Noting that $\overline{x} = \frac{1}{n+1}\sum_{i=0}^{n}x_{i}$ implies that $\sum_{i=0}^{n}x_{i} = (n+1)\overline{x}$, we'll work from the right hand side to the left hand side.

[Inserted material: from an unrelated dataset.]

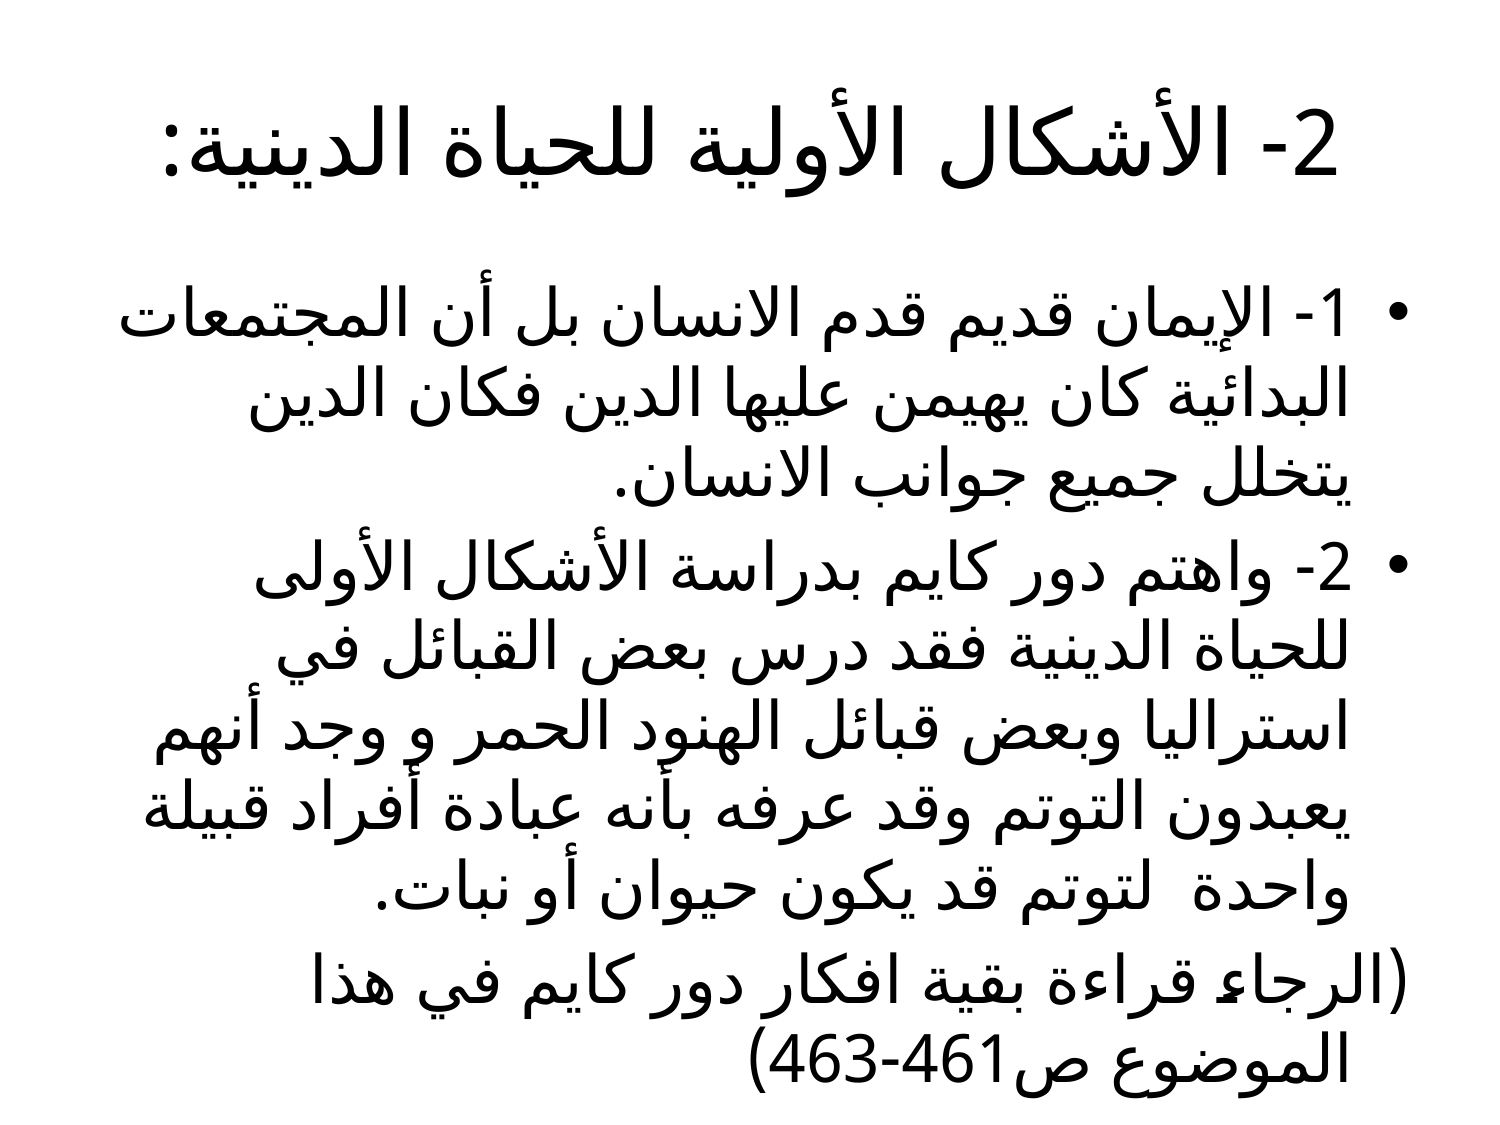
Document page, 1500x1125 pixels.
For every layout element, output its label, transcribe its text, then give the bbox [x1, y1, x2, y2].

title 2- الأشكال الأولية للحياة الدينية: [75, 45, 1425, 233]
list 1- الإيمان قديم قدم الانسان بل أن المجتمعات البدائية كان يهيمن عليها الدين فكان الدين يتخلل جميع جوانب الانسان. 2- واهتم دور كايم بدراسة الأشكال الأولى للحياة الدينية فقد درس بعض القبائل في استراليا وبعض قبائل الهنود الحمر و وجد أنهم يعبدون التوتم وقد عرفه بأنه عبادة أفراد قبيلة واحدة لتوتم قد يكون حيوان أو نبات. (الرجاء قراءة بقية افكار دور كايم في هذا الموضوع ص461-463) [75, 262, 1425, 1005]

By multiplying out the terms, we get
$$
\frac{\sum_{i=0}^{n}(x_{i} -\overline{x})(y_{i}-\overline{y})}{\sum_{i=0}^{n}(x_{i} -\overline{x})^{2}}
= \frac{\sum_{i=0}^{n}(x_{i}y_{i} - \overline{x}y_{i} - \overline{y}x_{i} + \overline{x}\overline{y})}{\sum_{i=0}^{n}(x_{i}^{2} - 2\overline{x}x_{i} + \overline{x}^{2})}.
$$
Distributing the sum,
$$
\frac{\sum_{i=0}^{n}(x_{i}y_{i} - \overline{x}y_{i} - \overline{y}x_{i} + \overline{x}\overline{y})}{\sum_{i=0}^{n}(x_{i}^{2} - 2\overline{x}x_{i} + \overline{x}^{2})}
= \frac{\sum_{i=0}^{n}x_{i}y_{i} - \sum_{i=0}^{n}\overline{x}y_{i} - \sum_{i=0}^{n}\overline{y}x_{i} + \sum_{i=0}^{n}\overline{x}\overline{y}}{\sum_{i=0}^{n}x_{i}^{2} - 2\sum_{i=0}^{n}\overline{x}x_{i} + \sum_{i=0}^{n}\overline{x}^{2}}
$$
and by taking the $\overline{x}$ and $\overline{y}$ out of the sums (since they don't depend on the sum), the right hand side becomes
$$
\frac{\sum_{i=0}^{n}x_{i}y_{i} - \overline{x}\sum_{i=0}^{n}y_{i} - \overline{y}\sum_{i=0}^{n}x_{i} + \overline{x}\overline{y}\sum_{i=0}^{n}1}{\sum_{i=0}^{n}x_{i}^{2} - 2\overline{x}\sum_{i=0}^{n}x_{i} + \overline{x}^{2}\sum_{i=0}^{n}1}.
$$
Now using $\sum_{i=0}^{n}1 = n+1$ and $\sum_{i=0}^{n}x_{i} = (n+1)\overline{x}$ (and the same identity for $\overline{y}$), we get
$$
\frac{\sum_{i=0}^{n}x_{i}y_{i} - \overline{y}\sum_{i=0}^{n}x_{i} - (n+1)\overline{x}\overline{y} + (n+1)\overline{x}\overline{y}}{\sum_{i=0}^{n}x_{i}^{2} - 2(n+1)\overline{x}^{2} + (n+1)\overline{x}^{2}}
$$
which simplifies to
$$
\frac{\sum_{i=0}^{n}x_{i}y_{i} - \overline{y}\sum_{i=0}^{n}x_{i}}{\sum_{i=0}^{n}x_{i}^{2} - (n+1)\overline{x}^{2}}.
$$
Finally, rewrite $(n+1)\overline{x}^{2} = (n+1)\overline{x}\overline{x} = \overline{x}\sum_{i=0}^{n}x_{i}$ to get
$$
\frac{\sum_{i=0}^{n}x_{i}y_{i} - \overline{y}\sum_{i=0}^{n}x_{i}}{\sum_{i=0}^{n}x_{i}^{2} - \overline{x}\sum_{i=0}^{n}x_{i}},
$$
exactly as required.